IBM set a new precedent for family policies by offering to ship new moms' breast milk home when they're traveling for work. Now the question is, when will other tech companies follow suit?
Breastfeeding is incredibly beneficial to mothers and babies. But working moms often have to "pump and dump" the milk they produce while they're traveling -- they pump the milk out so it doesn't dry up, but since it has to be refrigerated, they must usually pour it down the drain. Or, they have to try to figure out the logistical nightmare that is finding a way to keep the milk refrigerated in a hotel and while in transit, and TSA doesn't allow women without babies to carry breast milk on planes.
Last week, however, IBM announced a service that will solve that problem for its employees who are new moms.
In September, IBM will launch a delivery program for nursing moms who are away on business, which is the first of its kind because it is a service moms can use to ship their expressed milk back home overnight in temperature-controlled packages -- and IBM will pay for it.
Here's the breakdown of how it works: A mother uses the mobile app to make arrangements and order supplies before her business trip. The cooling and packaging materials and labels will be waiting for her at the hotel's front desk. The cooling unit is similar to what is used when certain pharmaceuticals are transported, and cools on demand by pushing a button. So, if the hotel doesn't have a refrigerator, the milk can still stay fresh. Then, the hotel ships the box back home to her baby overnight.
Barbara Brickmeier, the vice president of benefits at IBM, along with her team, came up with the program. Her primary goal was to make the transition for new mothers as easy as possible.
"[We wanted to] make it simpler than making an airline reservation," Brickmeier said. "All she needs to do is tell us where, when, how many days she's gone, and how much volume she intends [to pump]."
She also wanted to make sure it was deployable globally, as IBM operates in 170 countries. The app and service they developed can work anywhere.
"This is a small thing, but it means a lot to new moms," Brickmeier said.
Many other companies cover the cost of shipping breast milk of working mothers, but most leave it up to the woman to figure out, she added.

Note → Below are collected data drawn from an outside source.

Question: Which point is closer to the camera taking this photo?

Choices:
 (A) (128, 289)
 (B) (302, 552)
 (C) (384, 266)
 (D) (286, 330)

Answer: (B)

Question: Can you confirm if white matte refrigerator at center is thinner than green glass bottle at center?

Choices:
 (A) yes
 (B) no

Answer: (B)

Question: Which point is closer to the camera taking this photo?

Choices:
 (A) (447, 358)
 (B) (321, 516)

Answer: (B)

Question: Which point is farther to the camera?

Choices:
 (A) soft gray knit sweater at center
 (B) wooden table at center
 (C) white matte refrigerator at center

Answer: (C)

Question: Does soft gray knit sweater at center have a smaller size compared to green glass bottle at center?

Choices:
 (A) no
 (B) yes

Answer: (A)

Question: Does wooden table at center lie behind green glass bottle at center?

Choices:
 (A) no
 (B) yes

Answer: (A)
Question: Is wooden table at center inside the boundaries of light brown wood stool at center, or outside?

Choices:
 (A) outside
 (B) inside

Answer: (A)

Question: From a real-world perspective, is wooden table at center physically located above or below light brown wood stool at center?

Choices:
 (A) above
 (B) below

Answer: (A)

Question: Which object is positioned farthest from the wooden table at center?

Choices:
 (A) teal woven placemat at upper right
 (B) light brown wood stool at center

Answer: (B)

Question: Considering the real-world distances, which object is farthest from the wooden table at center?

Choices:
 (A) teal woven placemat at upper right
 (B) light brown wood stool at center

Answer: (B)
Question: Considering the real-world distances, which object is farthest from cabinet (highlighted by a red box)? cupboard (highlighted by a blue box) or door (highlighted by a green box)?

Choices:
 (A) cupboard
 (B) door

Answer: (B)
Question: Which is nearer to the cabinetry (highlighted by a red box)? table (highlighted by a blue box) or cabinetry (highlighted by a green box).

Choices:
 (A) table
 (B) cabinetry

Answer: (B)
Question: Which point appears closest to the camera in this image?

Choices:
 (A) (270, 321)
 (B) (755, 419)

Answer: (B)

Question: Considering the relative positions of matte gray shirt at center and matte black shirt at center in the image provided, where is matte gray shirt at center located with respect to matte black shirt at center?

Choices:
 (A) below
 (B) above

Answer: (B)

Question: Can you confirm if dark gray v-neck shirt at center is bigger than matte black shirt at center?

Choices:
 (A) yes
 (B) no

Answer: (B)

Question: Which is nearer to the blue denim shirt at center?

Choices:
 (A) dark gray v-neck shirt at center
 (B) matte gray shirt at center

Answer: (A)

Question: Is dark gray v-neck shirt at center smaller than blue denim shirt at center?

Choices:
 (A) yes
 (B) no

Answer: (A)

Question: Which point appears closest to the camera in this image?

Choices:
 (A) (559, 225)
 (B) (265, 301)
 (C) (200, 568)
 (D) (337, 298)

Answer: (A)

IBM is the first to handle the mechanics and technology of it.
IBM has always had some of the best policies for working parents. The company implemented a paid family leave of absence policy in 1956 and now provides 14 weeks paid leave for new moms and six weeks for new dads and/or adoptive parents.

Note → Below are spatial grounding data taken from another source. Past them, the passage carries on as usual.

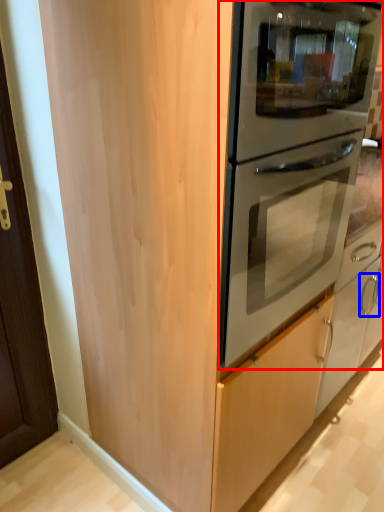
Question: Which object is further to the camera taking this photo, oven (highlighted by a red box) or door handle (highlighted by a blue box)?

Choices:
 (A) oven
 (B) door handle

Answer: (B)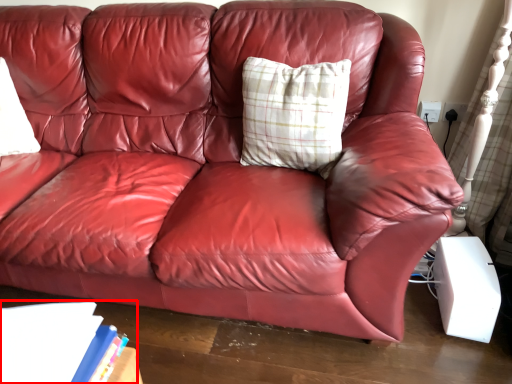
Question: Observing the image, what is the correct spatial positioning of book (annotated by the red box) in reference to pillow?

Choices:
 (A) left
 (B) right

Answer: (A)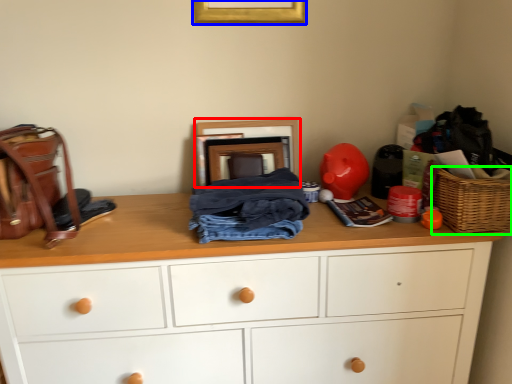
Question: Estimate the real-world distances between objects in this image. Which object is closer to picture frame (highlighted by a red box), picture frame (highlighted by a blue box) or picnic basket (highlighted by a green box)?

Choices:
 (A) picture frame
 (B) picnic basket

Answer: (A)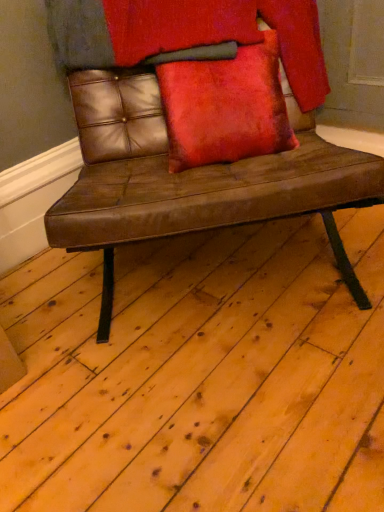
Question: Considering the positions of brown leather bench at center and velvet red pillow at center in the image, is brown leather bench at center taller or shorter than velvet red pillow at center?

Choices:
 (A) tall
 (B) short

Answer: (A)

Question: Is point [x=48, y=223] positioned closer to the camera than point [x=236, y=88]?

Choices:
 (A) closer
 (B) farther

Answer: (A)

Question: Relative to velvet red pillow at center, is brown leather bench at center in front or behind?

Choices:
 (A) behind
 (B) front

Answer: (B)

Question: Is velvet red pillow at center taller or shorter than brown leather bench at center?

Choices:
 (A) short
 (B) tall

Answer: (A)

Question: Based on their positions, is velvet red pillow at center located to the left or right of brown leather bench at center?

Choices:
 (A) left
 (B) right

Answer: (B)

Question: From a real-world perspective, is velvet red pillow at center positioned above or below brown leather bench at center?

Choices:
 (A) above
 (B) below

Answer: (A)

Question: From the image's perspective, relative to brown leather bench at center, is velvet red pillow at center above or below?

Choices:
 (A) above
 (B) below

Answer: (A)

In the 1980s, IBM introduced flexible work options and launched the first national corporate child care initiative. Since then, IBM has added programs like childcare provider referral services and funded daycare centers near their offices. They also have support for parents of special needs children, like reimbursing up to $50,000 for certain treatments or therapies not covered by insurance, and a program that allows employees to have $5,000 for adoption and/or surrogacy.

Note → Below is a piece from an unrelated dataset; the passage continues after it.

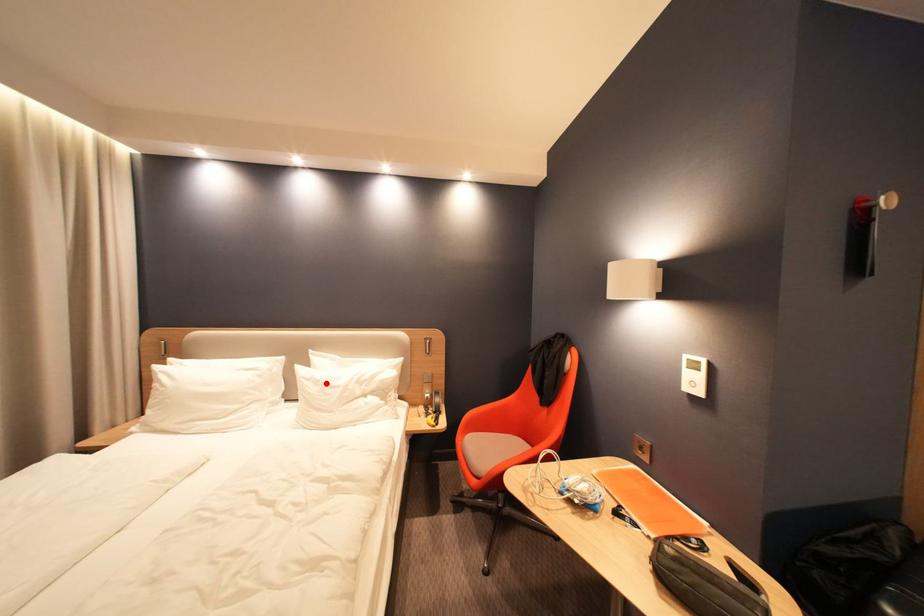
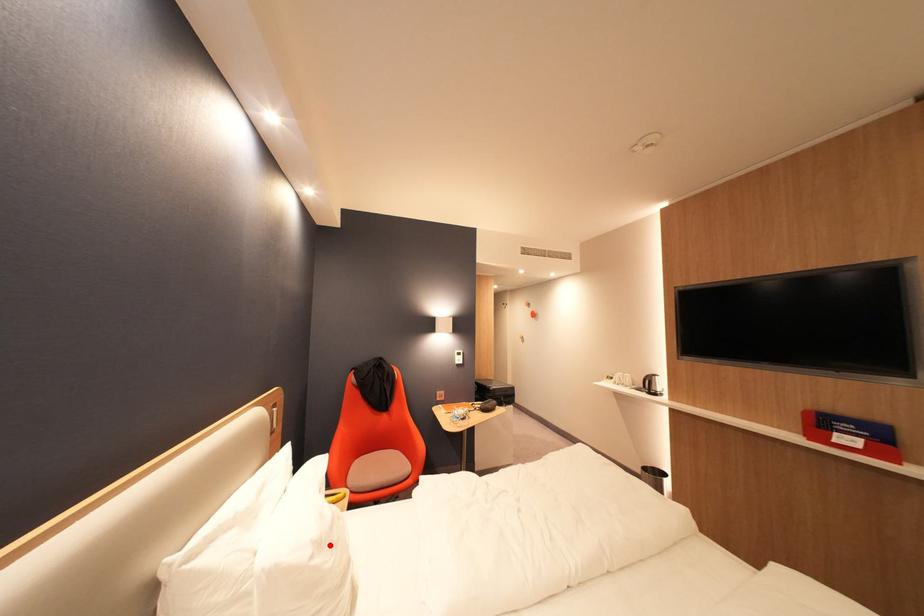
I am providing you with two images of the same scene from different viewpoints. A red point is marked on the first image and another point is marked on the second image. Is the marked point in image1 the same physical position as the marked point in image2?

Yes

The male-dominated tech industry is trying to become more friendly to women by adding more flexible policies. For instance, last year, Facebook and Twitter announced they would pay for women to freeze their eggs as a way to incentivize staying in the workforce longer. Though it may be optimal for some women, egg freezing is still a risky surgical procedure that may or may not work, and in reality, the solution is better for companies than the women it's targeting.
Large tech corporations have some of the most flexible parental policies and offer the most paid maternal leave of any industry, but in the US, even paid maternity leave is still an anomaly -- in fact, it is one of only three countries left in the world that doesn't guarantee it.
The tech industry is making strides in filling the pipeline and getting more women into jobs, but keeping them there is another challenge. According to Lean In, 43% of women leave the workforce because they stay home to care for their children. So, a change like IBM is making, albeit a small one, makes it easier for women to stay in the workforce when they have children.
Brickmeier said she hopes other companies will follow IBM's lead, and she expects them to. Programs like these don't require much to execute in cost, technological innovation, or time, but their impact is huge -- they can improve employer/employee loyalty, satisfaction, and value of work.
"We love being innovators and trailblazers, but more than that, we like helping women," she said.